What is vCenter Server Watchdog?

If you’ve done any research into the high-availability options available for vCenter Server 6.0, hopefully you have had a chance to read the VMware vCenter Server 6.0 Availability Guide written in collaboration with Technical Marketing and Global Support Services as well as KB 1024051. And you might have noticed particular sections that refer to the vCenter Server Watchdog. But what exactly is the vCenter Server Watchdog?

Enabled “out of the box” in 6.0, the vCenter Server Watchdog provides better availability by periodically verifying the status of vCenter Server. It does this in two ways:

The PID Watchdog monitors the processes running on vCenter Server

The API Watchdog uses the vSphere API to monitor the functionality of vCenter Server.

If any services fail, the Watchdog attempts to restart them. If it cannot restart the service because of a host failure, vSphere HA restarts the virtual machine running the service on a new host.

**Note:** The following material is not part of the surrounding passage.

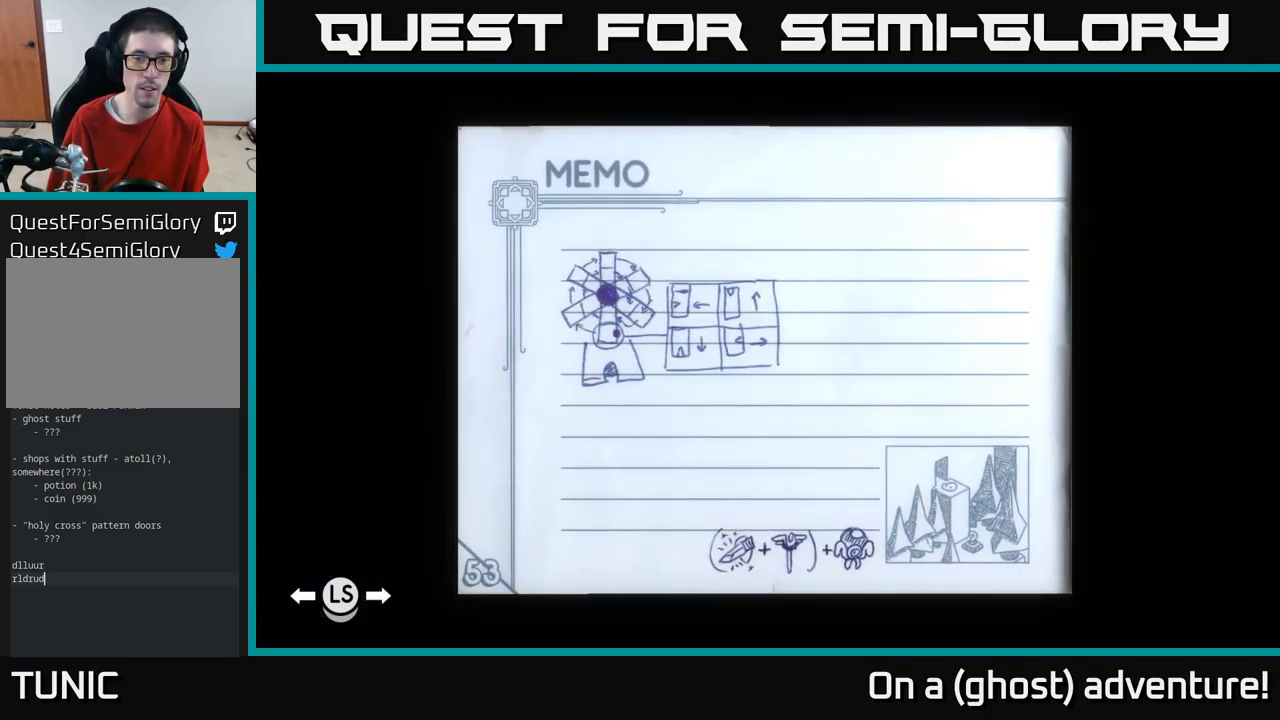
{"buttons": [], "left_stick": "center", "right_stick": "center", "events": []}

That’s sounds slick, right? Well, let’s dive in and take a look at each of these watchdogs in detail.

PID WATCHDOG

First up, is the PID Watchdog. A watchdog initializes alongside each vCenter Server service at runtime. The PID Watchdog only monitors services that are actively running. Meaning, that once a service is gracefuly stopped, the watchdog will no longer monitor or restart the service. The PID Watchdog detects only that a process with the correct executable is in the process table but it does not determine if the process is ready to service requests (e.g. vSphere Web Client.) – that is left to the API Watchdog (more on that later).

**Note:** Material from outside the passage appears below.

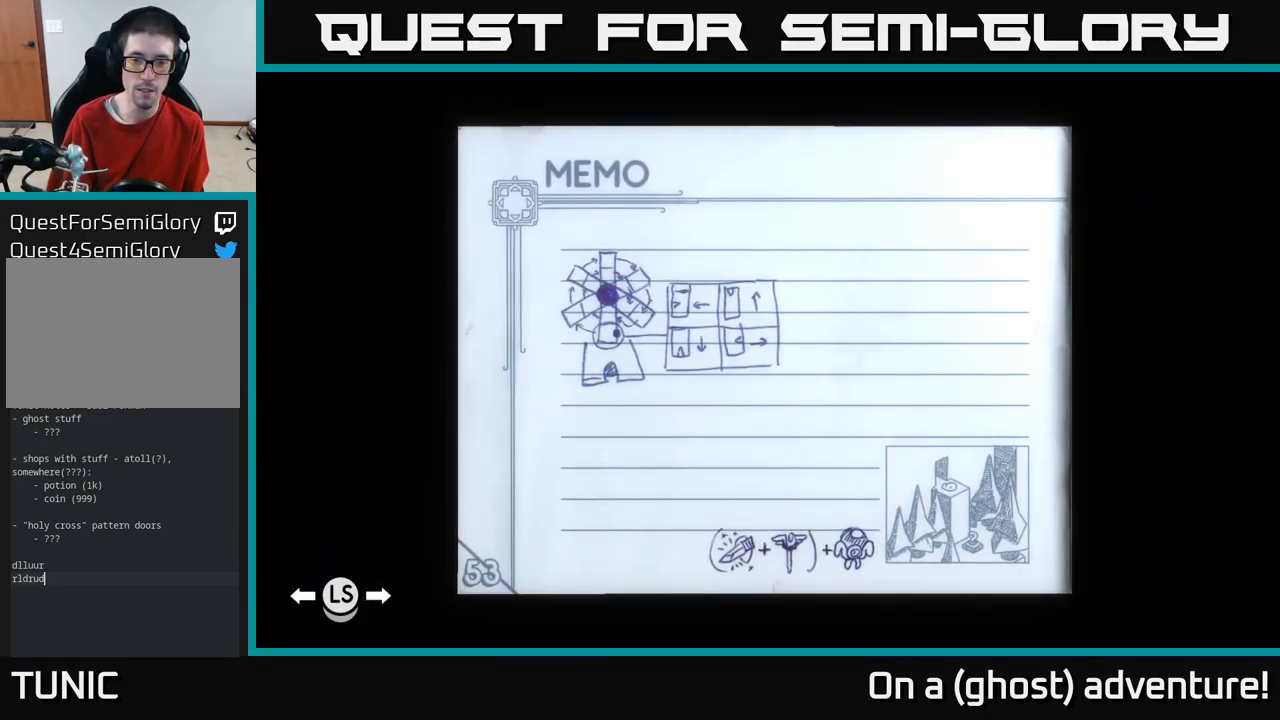
{"buttons": [], "left_stick": "center", "right_stick": "center", "events": []}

There are four PID Watchdogs found vCenter Server 6.0 depending on the service it protects and the platform form factor:

vmware-watchdog:
This watchdog detects failures and restarts all non-Java based services on the VCSA.
Java Service Wrapper:
This watchdog detects failures and restarts all Java based services on the VCSA and Windows.
Likewise Service Manager:
This watchdog detects failures and restarts all non-Java (C) based platform services.
Windows Service Control Manager:
This watchdog detects failures and restarts all non-Java based services on Windows.

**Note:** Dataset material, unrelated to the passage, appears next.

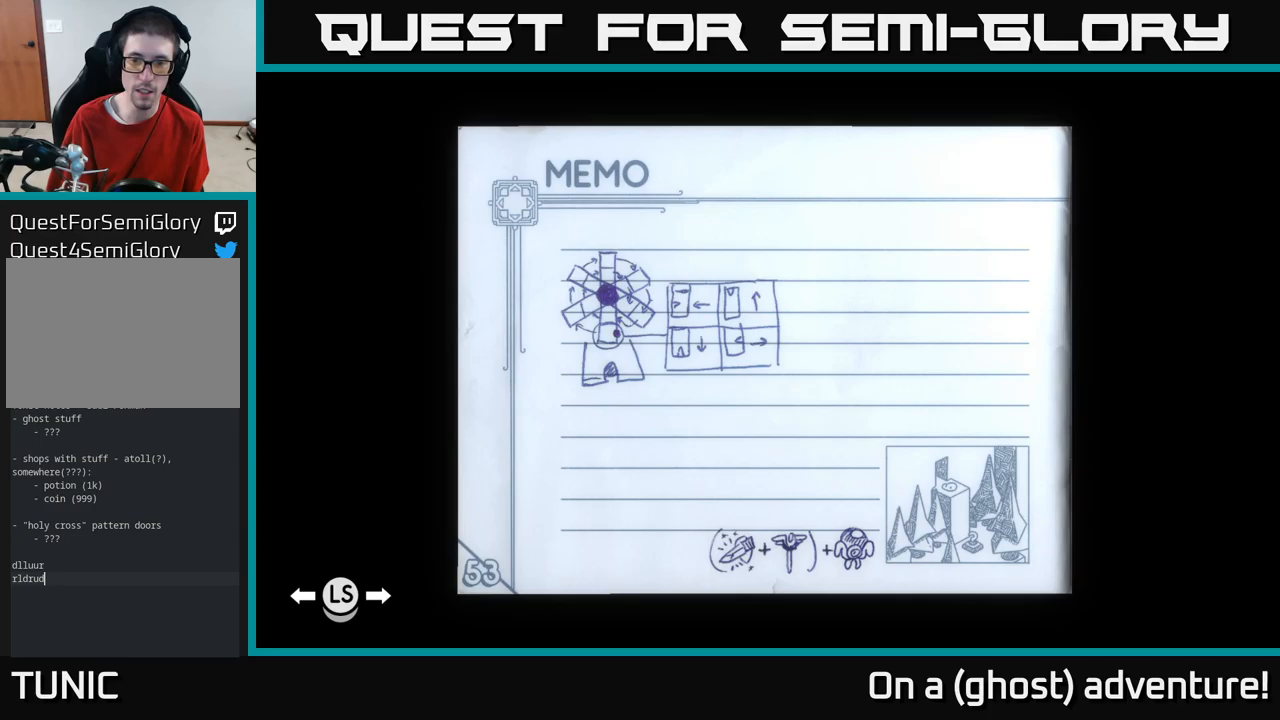
{"buttons": [], "left_stick": "center", "right_stick": "center", "events": []}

Each vCenter Server process has a separate PID Watchdog process associated with it. In this post, we will take a look at those in the vCenter Server Appliance.

vmware-watchdog

This watchdog is a shell script (/usr/bin/watchdog) found on the VCSA that is used to detect a service failure in non-Java (C) based services on the appliance form factor. A service start automatically starts the Watchdog along with the service itself. Let’s search for the running processes that match for “vmware-watchdog.”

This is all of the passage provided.